Turkey’s crackdown has made it the leading jailer of journalists in the world and part of the broader global decline in the freedom of speech. A recent report by CPJ indicates that 259 journalists are imprisoned worldwide, the highest number recorded since the press advocacy organization began compiling such annual reports in 1990. Eighty-one—nearly one-third—of these reporters are imprisoned in Turkey, a number that has skyrocketed since the failed coup.    
Can Dundar, former editor at Cumhuriyet. (Sean Gallup/Getty Images)
Can Dundar, former editor at Cumhuriyet. (Sean Gallup/Getty Images)
Turkey was also the leading jailer of journalists in 2012, when the total globally was 232. Turkey’s share then was 49 reporters. Over the past five years, the situation has deteriorated, said Nina Ognianova, coordinator the CPJ’s Europe and Central Asia program.
“We have seen a steady and incremental crackdown on independent and opposition media,” said Ognianova. There could be as many as 67 additional journalists imprisoned there, she said, but CPJ has not been able to substantiate that figure.
Can Dundar, former editor of Turkish opposition paper Cumhuriyet, is another journalist who has faced a backlash for his reporting. Earlier this year, Dundar was sentenced to to five years and 10 months in prison for allegedly revealing state secrets in a story he wrote that detailed how Turkish intelligence services intended to send weapons to Syrian rebels.

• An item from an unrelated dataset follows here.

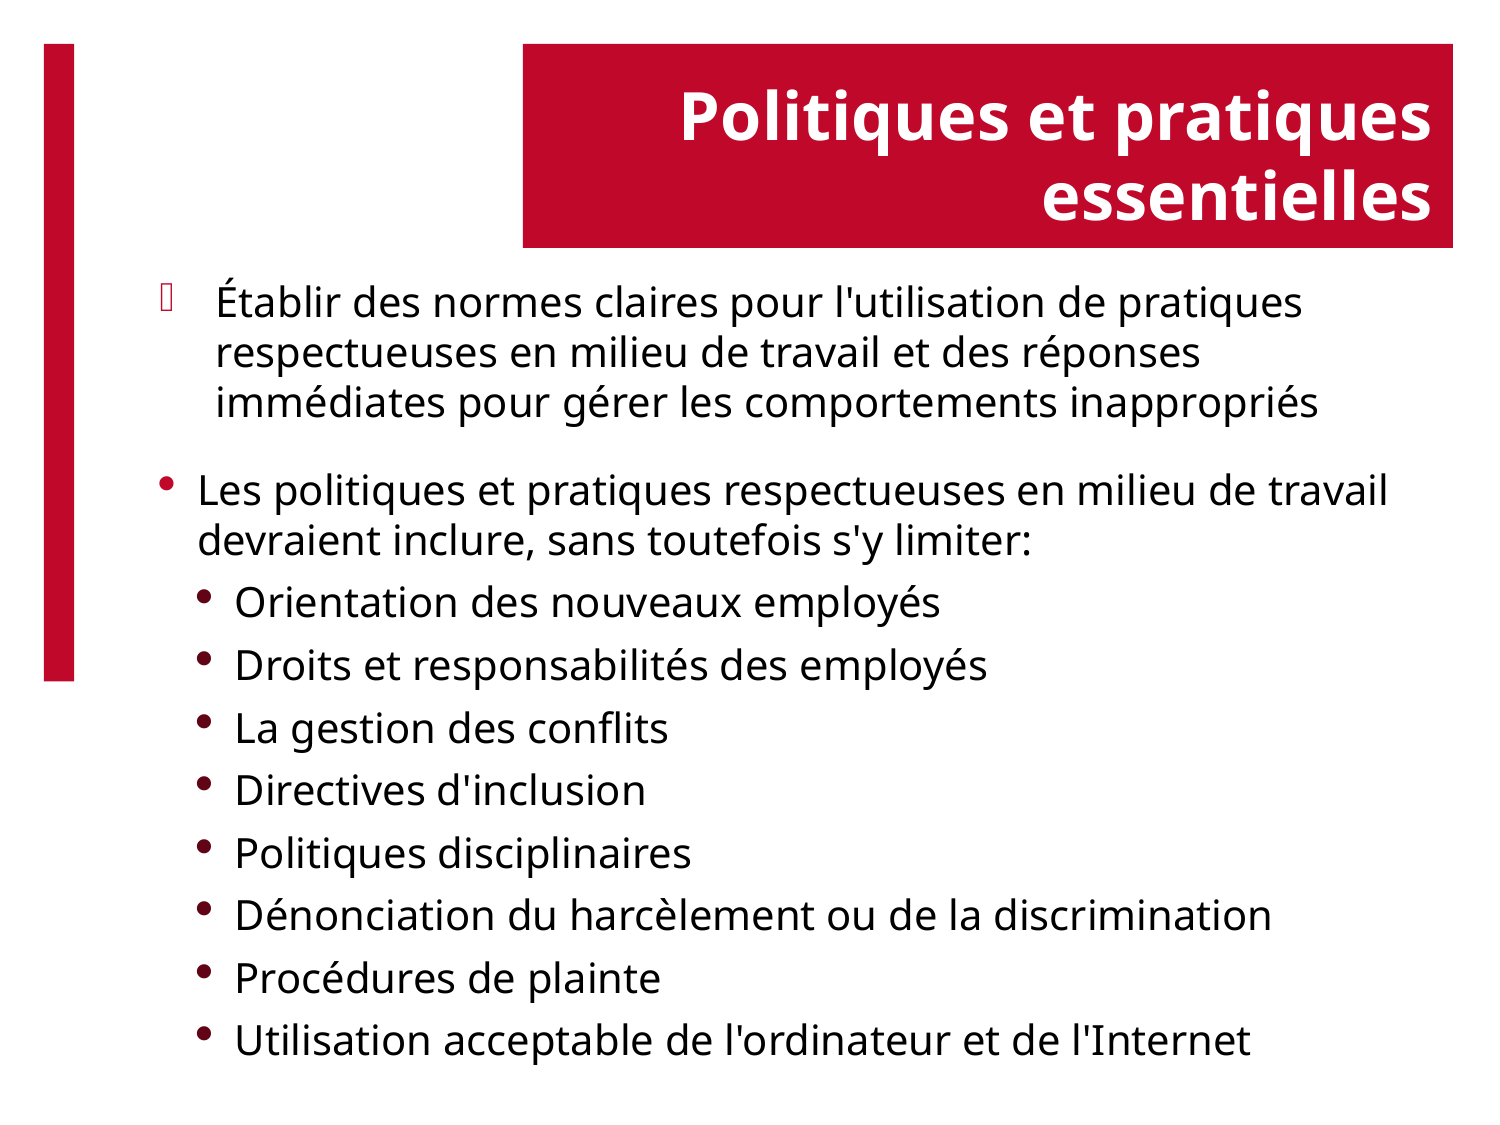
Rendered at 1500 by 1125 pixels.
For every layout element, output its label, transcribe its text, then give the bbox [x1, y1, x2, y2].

subtitle Établir des normes claires pour l'utilisation de pratiques respectueuses en milieu de travail et des réponses immédiates pour gérer les comportements inappropriés Les politiques et pratiques respectueuses en milieu de travail devraient inclure, sans toutefois s'y limiter: Orientation des nouveaux employés Droits et responsabilités des employés La gestion des conflits Directives d'inclusion Politiques disciplinaires Dénonciation du harcèlement ou de la discrimination Procédures de plainte Utilisation acceptable de l'ordinateur et de l'Internet [151, 268, 1442, 1095]
title Politiques et pratiques essentielles [544, 63, 1442, 242]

During a break outside the courthouse at Dundar’s trial in Istanbul, a gunman opened fire on him, but missed.
Dundar fled to Germany to escape his prison sentence. Speaking on the telephone from there, he described the current reality in Turkey for journalists.
“It’s very hard. After [the coup] it became a kind of living hell for journalists to work in Turkey. It’s the darkest period of time in Turkish press history,” he said.

Journalists Silent

Zafer Uzgun (not his real name), a 37-year-old journalist based in Istanbul, has taken a hiatus from reporting until Turkey’s press freedom improves. Uzgun asked to not be identified out of fear of reprisal from the Turkish government.

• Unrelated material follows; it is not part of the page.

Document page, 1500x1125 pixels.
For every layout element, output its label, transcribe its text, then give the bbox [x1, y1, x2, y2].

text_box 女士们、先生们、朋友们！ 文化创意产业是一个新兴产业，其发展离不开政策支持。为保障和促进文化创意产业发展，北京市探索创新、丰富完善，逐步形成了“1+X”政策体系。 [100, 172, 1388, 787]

“For some time now, I cannot do news,” he said. “It’s depressing. Very bright, young people are doing something that they call news, but it lacks perspective, criticism.”

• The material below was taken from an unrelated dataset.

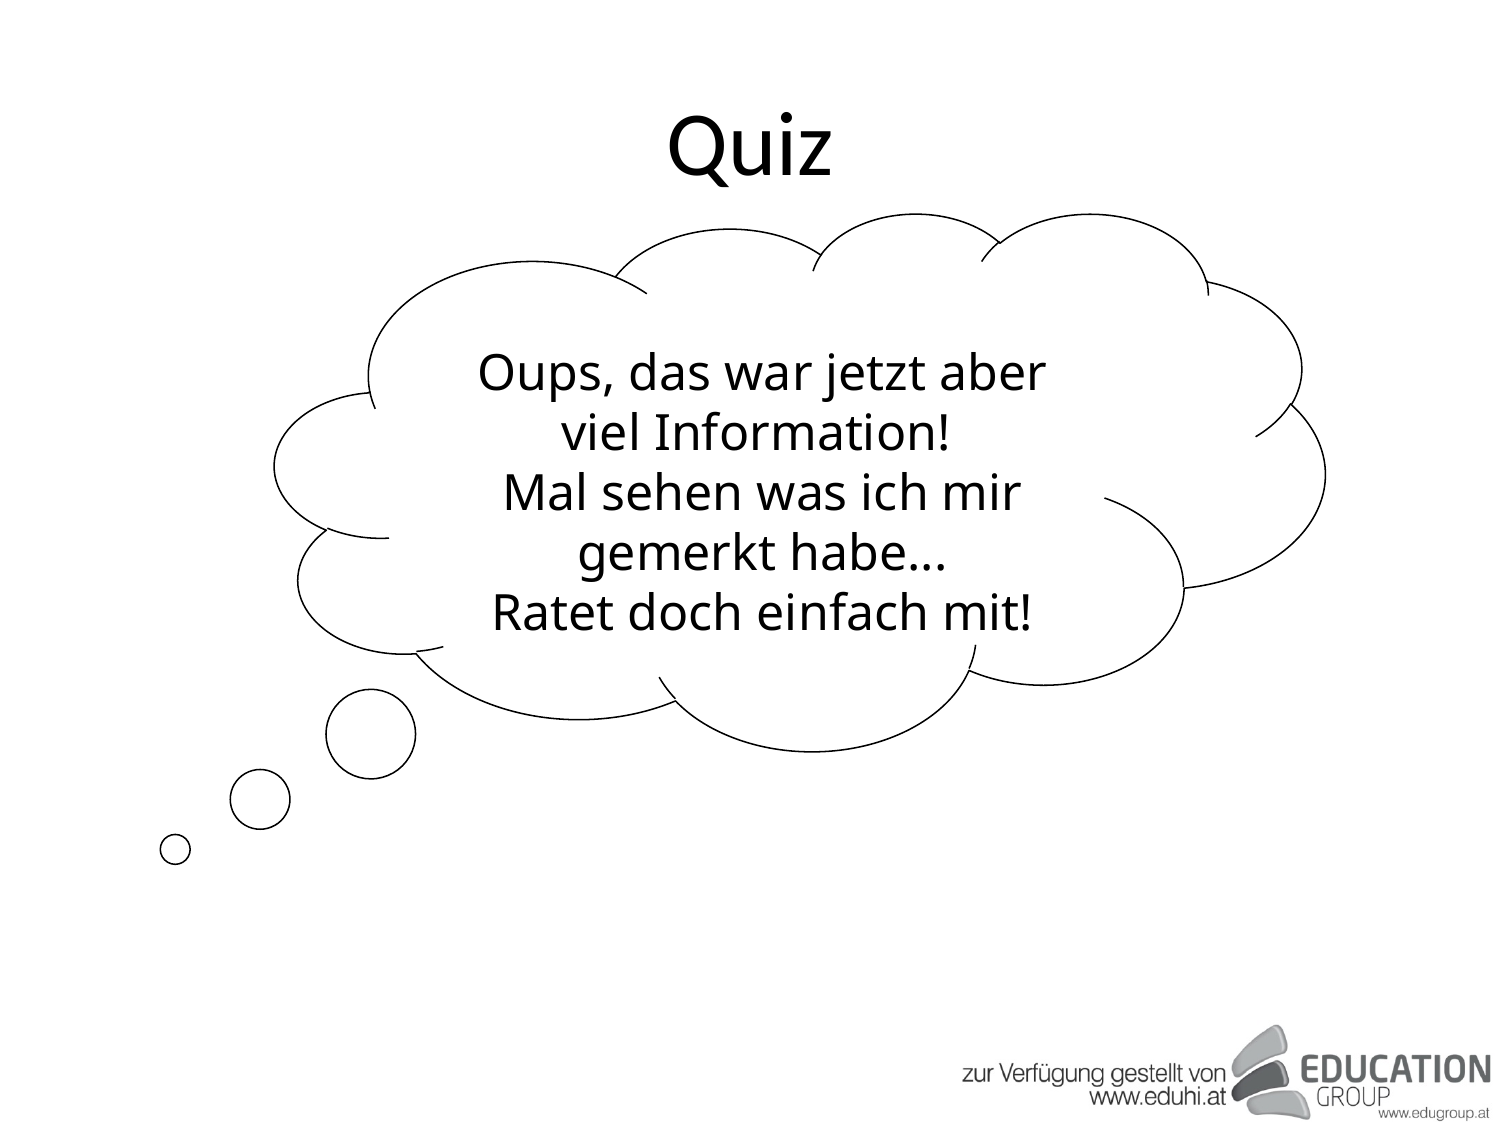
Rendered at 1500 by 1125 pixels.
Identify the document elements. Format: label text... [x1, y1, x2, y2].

text_box Oups, das war jetzt aber viel Information! Mal sehen was ich mir gemerkt habe... Ratet doch einfach mit! [325, 689, 416, 779]
title Quiz [74, 44, 1426, 233]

He explained that reporters are often jailed under accusations that they’re connected with the Kurdistan Workers’ Party (PKK), or with Fethullah Gulen, an exiled Muslim-cleric who Turkey has accused of plotting last summer’s coup.
“There’s a huge self-censorship,” Uzgun added. “If you are critical about the government, they somehow find a way to affiliate you with PKK or [the] Gulen movement so that you’re jailed until you prove that you aren’t.”
Unlike Snell and other foreign reporters, Turkish reporters can’t easily leave the country and continue their career elsewhere.
After her ordeal in Syria and Turkey, Snell was deported back to the United States. She had been one of the few foreign reporters in Syria after the beheading of journalist James Foley in 2014.
While living in Turkey, she didn’t report on happenings inside the country, for fear of repercussions. Ostensibly, she was arrested for illegally entering a military zone.
Snell, who has reported in Israel, Palestine, Jordan, Tunisia, Libya, and Djibouti, says Turkey isn’t the only place where things are rough. “Things are bad in many places now and it’s very hard to report freely anywhere,” she said.

But Snell hasn’t given up. She is planning to return to the Middle East to continue reporting.